The project includes five core modules:

  1. Schema Analyzer: Reads DKL Excel to generate three schema representations: CodeS, PICARD, and YORO prompts.
  2. Synthetic Data Generator: Three-stage process (skeleton extraction → SQL generation → NLQ generation).
  3. Fine-tuning Formatter: Supports OpenAI/Azure and HuggingFace/PEFT formats; controls the proportion of training data via hybrid_ratio.
  4. Hybrid Inference Router: Implements complexity scoring and path selection. 5.** Pipeline Orchestrator**: Provides CLI interface (setup/benchmark/generate modes).
5

Section 05

Benchmark Testing: Empirical Results of 80% Token Reduction

In tests on the Olist Brazilian e-commerce dataset with 44 questions:

Path Number of Questions Proportion Average Tokens Reduction vs. Baseline
A - YORO Pure 26 60% 50 -98.7%
B - YORO Hybrid 11 25% ~700 -82%
C - Graph-RAG 7 15% ~3900 0%
Weighted Hybrid 44 100% ~560 -85.6%

Overall, it achieves approximately 80% token reduction while maintaining SQL accuracy.

6

Section 06

Technical Insights: General Efficiency Optimization Ideas and Application Scenarios

General idea of YORO architecture: Adaptive resource allocation through problem complexity analysis, which can be extended to:

  • Document Q&A: Use lightweight models for simple questions, large models for complex ones.
  • Code generation: Use cached templates for common patterns, full generation for novel requirements.
  • Multimodal processing: Choose different pipelines based on input features.

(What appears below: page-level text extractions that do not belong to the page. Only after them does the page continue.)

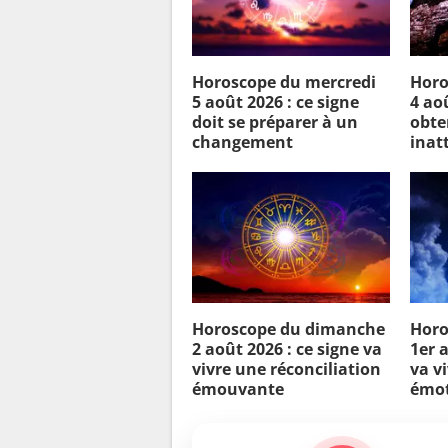
Horoscope du mercredi
Horo
5 août 2026 : ce signe
4 aoû
doit se préparer à un
obte
changement
inat
Horoscope du dimanche
Horo
2 août 2026 : ce signe va
1er a
vivre une réconciliation
va v
émouvante
émot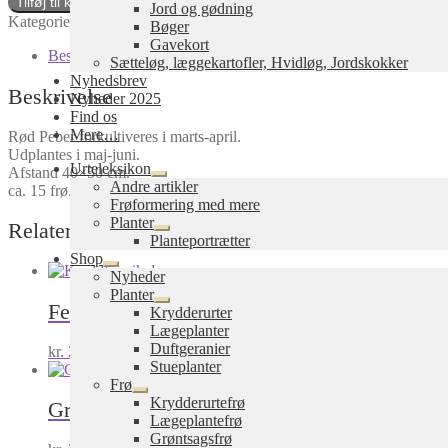
Tilføj til kurv
Jord og gødning
Yolo
Kategorier:
Frø
,
Grønsagsfrø
Bøger
Wonder
Gavekort
antal
Beskrivelse
Sætteløg, læggekartofler, Hvidløg, Jordskokker
Nyhedsbrev
Beskrivelse
Nyheder 2025
Find os
Mere…
Rød Peber forkultiveres i marts-april.
Udplantes i maj-juni.
Urteleksikon
Afstand 40×50 cm.
Udfold
Andre artikler
ca. 15 frø.
undermenu
Frøformering med mere
Planter
Relaterede varer
Udfold
Planteportrætter
undermenu
Shop
Udfold
Nyheder
undermenu
Planter
Fennikel, knold Perfektion
Udfold
Krydderurter
undermenu
Lægeplanter
Duftgeranier
kr.
28,00
inkl. moms
Tilføj til kurv
Stueplanter
Frø
Udfold
Krydderurtefrø
Græskar, Bispehue / Tyrkerhat
C. maxima
undermenu
Lægeplantefrø
Grøntsagsfrø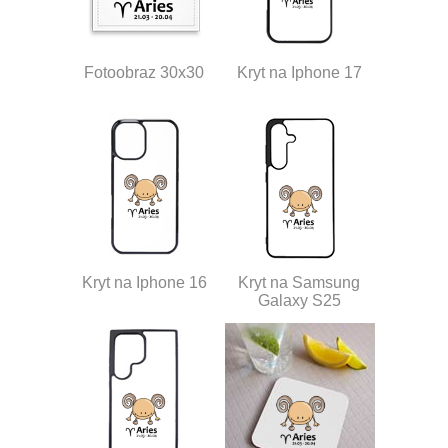
Fotoobraz 30x30
Kryt na Iphone 17
Kryt na Iphone 16
Kryt na Samsung
Galaxy S25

Key: Finding appropriate 'complexity proxy metrics' (heuristic rules) enables effective resource allocation.

7

Section 07

Limitations and Considerations

Limitations of YORO:

  1. Fine-tuning of expert models requires domain-specific training data; migrating to a new database requires re-synthesizing data and re-fine-tuning.
  2. The complexity scorer is based on heuristic rules; uncovered query types may lead to routing errors (Path C serves as a fallback but requires monitoring and optimization).
  3. The current implementation is targeted at the Olist dataset; performance on complex enterprise-level databases needs further verification.
8

Section 08

Conclusion: Importance and Insights of Efficiency Optimization

The YORO Hybrid Architecture brings a new idea for efficiency optimization in Text-to-SQL: treating queries differently instead of uniformly. This 'on-demand allocation' philosophy is applicable to a wider range of AI system designs. In today's era where computing costs are a concern, such efficiency innovations will become increasingly important.